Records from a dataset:
##############################

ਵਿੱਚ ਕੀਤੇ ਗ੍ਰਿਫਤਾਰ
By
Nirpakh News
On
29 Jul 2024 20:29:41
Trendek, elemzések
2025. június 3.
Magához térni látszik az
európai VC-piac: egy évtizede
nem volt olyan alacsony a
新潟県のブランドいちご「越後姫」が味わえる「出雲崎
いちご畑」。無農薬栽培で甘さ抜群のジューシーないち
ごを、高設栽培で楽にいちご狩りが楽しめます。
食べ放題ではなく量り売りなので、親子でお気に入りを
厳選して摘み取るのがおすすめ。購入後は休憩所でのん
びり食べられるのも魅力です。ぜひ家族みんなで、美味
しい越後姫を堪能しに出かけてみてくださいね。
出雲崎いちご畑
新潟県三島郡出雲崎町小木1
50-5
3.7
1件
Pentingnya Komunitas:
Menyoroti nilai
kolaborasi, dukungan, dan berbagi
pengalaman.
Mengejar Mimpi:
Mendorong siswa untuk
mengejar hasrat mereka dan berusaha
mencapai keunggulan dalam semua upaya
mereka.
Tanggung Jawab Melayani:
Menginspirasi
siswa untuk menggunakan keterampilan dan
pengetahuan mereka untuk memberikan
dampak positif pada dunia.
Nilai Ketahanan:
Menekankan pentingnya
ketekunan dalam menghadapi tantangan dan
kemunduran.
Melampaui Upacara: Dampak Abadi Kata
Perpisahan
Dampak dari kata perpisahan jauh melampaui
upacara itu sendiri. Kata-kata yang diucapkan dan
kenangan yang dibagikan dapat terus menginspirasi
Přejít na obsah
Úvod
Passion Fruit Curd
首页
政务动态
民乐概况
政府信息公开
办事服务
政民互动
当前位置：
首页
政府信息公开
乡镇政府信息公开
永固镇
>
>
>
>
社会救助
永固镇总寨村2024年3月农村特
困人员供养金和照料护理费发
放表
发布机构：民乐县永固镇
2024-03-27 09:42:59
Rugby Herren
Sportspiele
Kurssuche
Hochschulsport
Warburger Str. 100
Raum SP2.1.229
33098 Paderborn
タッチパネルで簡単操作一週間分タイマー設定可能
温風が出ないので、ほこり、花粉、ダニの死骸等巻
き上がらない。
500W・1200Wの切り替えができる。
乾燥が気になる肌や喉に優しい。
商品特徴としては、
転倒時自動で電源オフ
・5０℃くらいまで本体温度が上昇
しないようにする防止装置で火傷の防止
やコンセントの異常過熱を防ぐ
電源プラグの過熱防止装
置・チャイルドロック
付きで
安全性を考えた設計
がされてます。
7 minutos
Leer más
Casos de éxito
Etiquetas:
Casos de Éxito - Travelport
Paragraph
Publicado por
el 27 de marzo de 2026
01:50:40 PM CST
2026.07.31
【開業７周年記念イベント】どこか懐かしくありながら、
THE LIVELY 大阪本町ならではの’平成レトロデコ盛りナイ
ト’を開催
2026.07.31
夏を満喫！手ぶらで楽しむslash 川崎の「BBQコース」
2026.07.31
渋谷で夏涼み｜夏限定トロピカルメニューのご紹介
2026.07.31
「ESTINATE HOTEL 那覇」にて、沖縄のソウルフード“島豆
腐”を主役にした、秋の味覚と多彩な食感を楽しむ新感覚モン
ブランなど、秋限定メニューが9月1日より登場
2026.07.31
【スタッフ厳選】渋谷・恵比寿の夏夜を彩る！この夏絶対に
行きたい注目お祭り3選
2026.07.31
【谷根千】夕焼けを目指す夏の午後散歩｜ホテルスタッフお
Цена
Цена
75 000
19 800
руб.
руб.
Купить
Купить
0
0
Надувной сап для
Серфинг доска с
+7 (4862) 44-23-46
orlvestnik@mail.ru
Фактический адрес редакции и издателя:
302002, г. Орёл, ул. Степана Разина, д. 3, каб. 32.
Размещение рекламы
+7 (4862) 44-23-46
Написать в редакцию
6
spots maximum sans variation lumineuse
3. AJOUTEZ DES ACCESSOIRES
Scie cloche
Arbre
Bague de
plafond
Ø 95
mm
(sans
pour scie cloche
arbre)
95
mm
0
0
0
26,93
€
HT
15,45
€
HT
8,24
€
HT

##############################

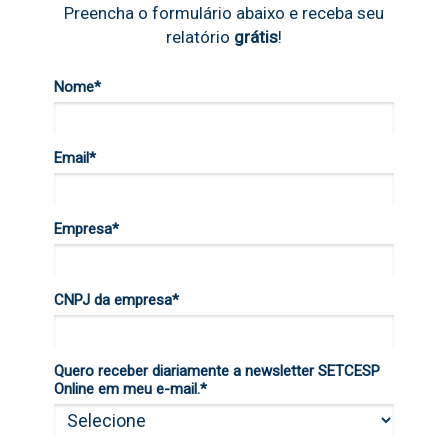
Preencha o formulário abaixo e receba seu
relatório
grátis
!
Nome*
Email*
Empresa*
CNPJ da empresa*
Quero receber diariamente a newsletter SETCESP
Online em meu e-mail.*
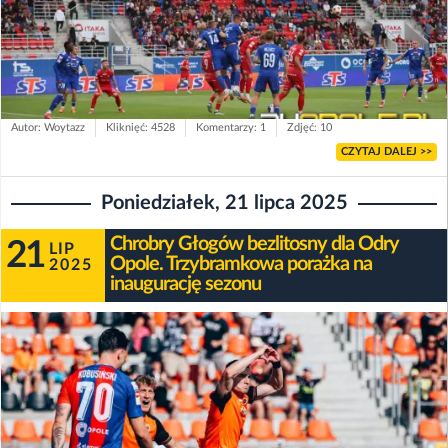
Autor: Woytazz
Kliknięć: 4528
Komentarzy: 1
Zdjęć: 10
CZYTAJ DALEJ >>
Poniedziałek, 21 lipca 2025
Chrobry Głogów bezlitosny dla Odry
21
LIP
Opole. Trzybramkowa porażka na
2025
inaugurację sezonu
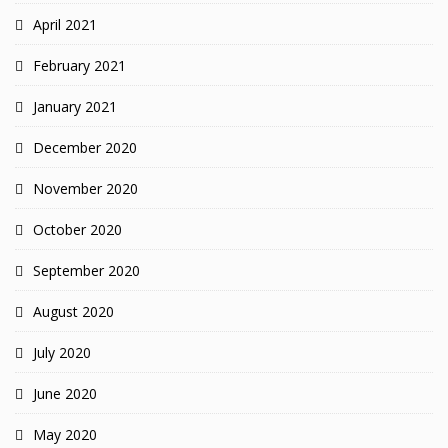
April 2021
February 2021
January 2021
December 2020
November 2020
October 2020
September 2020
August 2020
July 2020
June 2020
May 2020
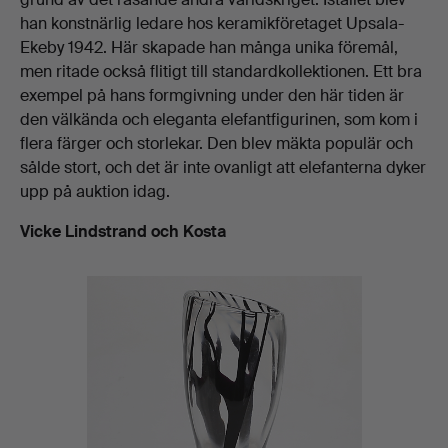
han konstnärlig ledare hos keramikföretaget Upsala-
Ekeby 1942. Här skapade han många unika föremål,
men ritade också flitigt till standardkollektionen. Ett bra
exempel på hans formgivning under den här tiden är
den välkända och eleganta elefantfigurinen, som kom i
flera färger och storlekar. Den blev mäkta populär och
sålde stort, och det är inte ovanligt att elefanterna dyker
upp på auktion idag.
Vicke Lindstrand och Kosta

##############################

Work item:
Could you reproduce exactly the lines of the entries above, from the one with "ਵਿੱਚ ਕੀਤੇ ਗ੍ਰਿਫਤਾਰ" through the one with "500W・1200Wの切り替えができる。", and nothing else?

Answer section:
ਵਿੱਚ ਕੀਤੇ ਗ੍ਰਿਫਤਾਰ
By
Nirpakh News
On
29 Jul 2024 20:29:41
Trendek, elemzések
2025. június 3.
Magához térni látszik az
európai VC-piac: egy évtizede
nem volt olyan alacsony a
新潟県のブランドいちご「越後姫」が味わえる「出雲崎
いちご畑」。無農薬栽培で甘さ抜群のジューシーないち
ごを、高設栽培で楽にいちご狩りが楽しめます。
食べ放題ではなく量り売りなので、親子でお気に入りを
厳選して摘み取るのがおすすめ。購入後は休憩所でのん
びり食べられるのも魅力です。ぜひ家族みんなで、美味
しい越後姫を堪能しに出かけてみてくださいね。
出雲崎いちご畑
新潟県三島郡出雲崎町小木1
50-5
3.7
1件
Pentingnya Komunitas:
Menyoroti nilai
kolaborasi, dukungan, dan berbagi
pengalaman.
Mengejar Mimpi:
Mendorong siswa untuk
mengejar hasrat mereka dan berusaha
mencapai keunggulan dalam semua upaya
mereka.
Tanggung Jawab Melayani:
Menginspirasi
siswa untuk menggunakan keterampilan dan
pengetahuan mereka untuk memberikan
dampak positif pada dunia.
Nilai Ketahanan:
Menekankan pentingnya
ketekunan dalam menghadapi tantangan dan
kemunduran.
Melampaui Upacara: Dampak Abadi Kata
Perpisahan
Dampak dari kata perpisahan jauh melampaui
upacara itu sendiri. Kata-kata yang diucapkan dan
kenangan yang dibagikan dapat terus menginspirasi
Přejít na obsah
Úvod
Passion Fruit Curd
首页
政务动态
民乐概况
政府信息公开
办事服务
政民互动
当前位置：
首页
政府信息公开
乡镇政府信息公开
永固镇
>
>
>
>
社会救助
永固镇总寨村2024年3月农村特
困人员供养金和照料护理费发
放表
发布机构：民乐县永固镇
2024-03-27 09:42:59
Rugby Herren
Sportspiele
Kurssuche
Hochschulsport
Warburger Str. 100
Raum SP2.1.229
33098 Paderborn
タッチパネルで簡単操作一週間分タイマー設定可能
温風が出ないので、ほこり、花粉、ダニの死骸等巻
き上がらない。
500W・1200Wの切り替えができる。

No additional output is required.